▶ _Your task_:
Nothing but the lines from the one containing "231 647 89.0" through the final line of the data should be repeated, and each must be exact.
**** Dataset records ****
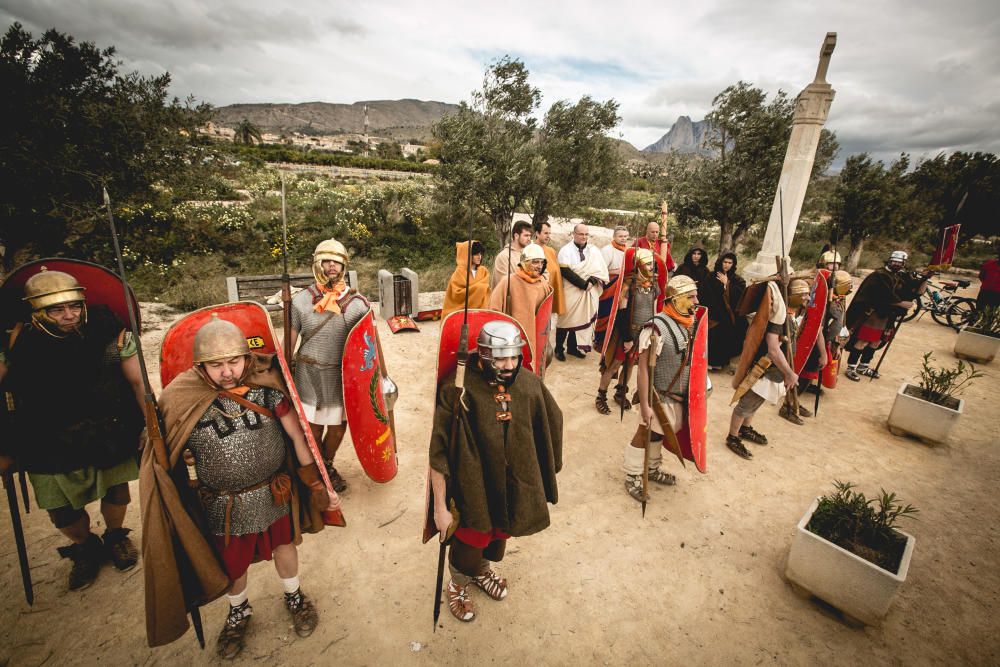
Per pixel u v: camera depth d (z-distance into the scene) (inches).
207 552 75.2
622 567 117.9
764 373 162.4
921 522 141.7
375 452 129.9
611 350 195.6
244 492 78.5
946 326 367.9
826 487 156.8
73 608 96.3
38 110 240.4
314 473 86.1
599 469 159.8
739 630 102.7
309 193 805.9
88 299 94.8
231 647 89.0
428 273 440.8
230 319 90.7
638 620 103.6
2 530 115.0
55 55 254.2
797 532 108.1
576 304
****
▶ _Answer section_:
231 647 89.0
428 273 440.8
230 319 90.7
638 620 103.6
2 530 115.0
55 55 254.2
797 532 108.1
576 304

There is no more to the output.